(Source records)

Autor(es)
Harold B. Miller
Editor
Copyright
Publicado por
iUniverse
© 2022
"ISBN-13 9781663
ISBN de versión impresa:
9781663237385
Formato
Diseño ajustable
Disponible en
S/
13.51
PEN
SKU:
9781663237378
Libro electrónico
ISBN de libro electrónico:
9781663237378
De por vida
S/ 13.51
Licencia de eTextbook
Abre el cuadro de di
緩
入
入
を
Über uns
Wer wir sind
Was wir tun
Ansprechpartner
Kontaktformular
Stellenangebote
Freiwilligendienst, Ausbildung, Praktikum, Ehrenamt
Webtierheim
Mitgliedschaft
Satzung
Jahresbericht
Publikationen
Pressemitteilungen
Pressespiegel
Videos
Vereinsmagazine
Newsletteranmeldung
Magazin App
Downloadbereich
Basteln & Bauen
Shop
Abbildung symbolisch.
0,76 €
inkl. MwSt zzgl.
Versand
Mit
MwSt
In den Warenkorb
---
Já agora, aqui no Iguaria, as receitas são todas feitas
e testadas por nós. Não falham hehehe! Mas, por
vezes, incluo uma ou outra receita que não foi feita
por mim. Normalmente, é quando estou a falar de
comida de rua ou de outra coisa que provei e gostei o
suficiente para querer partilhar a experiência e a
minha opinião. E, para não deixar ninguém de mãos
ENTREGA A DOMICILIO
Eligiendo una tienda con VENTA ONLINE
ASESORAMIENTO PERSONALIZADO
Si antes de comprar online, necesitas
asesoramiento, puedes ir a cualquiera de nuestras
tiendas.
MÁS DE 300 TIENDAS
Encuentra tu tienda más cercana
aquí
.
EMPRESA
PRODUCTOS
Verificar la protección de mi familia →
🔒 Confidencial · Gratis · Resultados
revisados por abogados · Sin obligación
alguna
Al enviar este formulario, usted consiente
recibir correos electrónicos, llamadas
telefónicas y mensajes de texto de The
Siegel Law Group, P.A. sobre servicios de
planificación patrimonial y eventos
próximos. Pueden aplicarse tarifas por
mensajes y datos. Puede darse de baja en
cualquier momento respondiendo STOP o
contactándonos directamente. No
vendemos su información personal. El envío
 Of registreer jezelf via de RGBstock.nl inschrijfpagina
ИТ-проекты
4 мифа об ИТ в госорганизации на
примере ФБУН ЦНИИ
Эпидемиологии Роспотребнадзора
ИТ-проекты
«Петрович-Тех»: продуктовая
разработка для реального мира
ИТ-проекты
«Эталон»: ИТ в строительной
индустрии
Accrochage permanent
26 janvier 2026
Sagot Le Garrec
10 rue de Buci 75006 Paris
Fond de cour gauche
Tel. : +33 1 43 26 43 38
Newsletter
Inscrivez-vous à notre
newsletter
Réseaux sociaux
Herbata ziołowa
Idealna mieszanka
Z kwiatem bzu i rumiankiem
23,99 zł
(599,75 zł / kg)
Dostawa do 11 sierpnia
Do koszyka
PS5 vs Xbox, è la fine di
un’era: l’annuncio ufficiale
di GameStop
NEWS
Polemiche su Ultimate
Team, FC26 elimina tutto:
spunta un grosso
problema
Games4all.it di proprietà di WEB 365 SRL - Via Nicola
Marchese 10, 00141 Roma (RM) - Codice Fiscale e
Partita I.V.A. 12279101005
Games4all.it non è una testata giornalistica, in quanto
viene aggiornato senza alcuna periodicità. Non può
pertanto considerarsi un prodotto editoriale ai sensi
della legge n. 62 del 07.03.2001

> _Problem_:
Duplicate the lines of the records starting at the line that contains "Já agora, aqui" and ending at the line that contains "comida de rua", with both of those lines included.

> _Result of the exercise_:
Já agora, aqui no Iguaria, as receitas são todas feitas
e testadas por nós. Não falham hehehe! Mas, por
vezes, incluo uma ou outra receita que não foi feita
por mim. Normalmente, é quando estou a falar de
comida de rua ou de outra coisa que provei e gostei o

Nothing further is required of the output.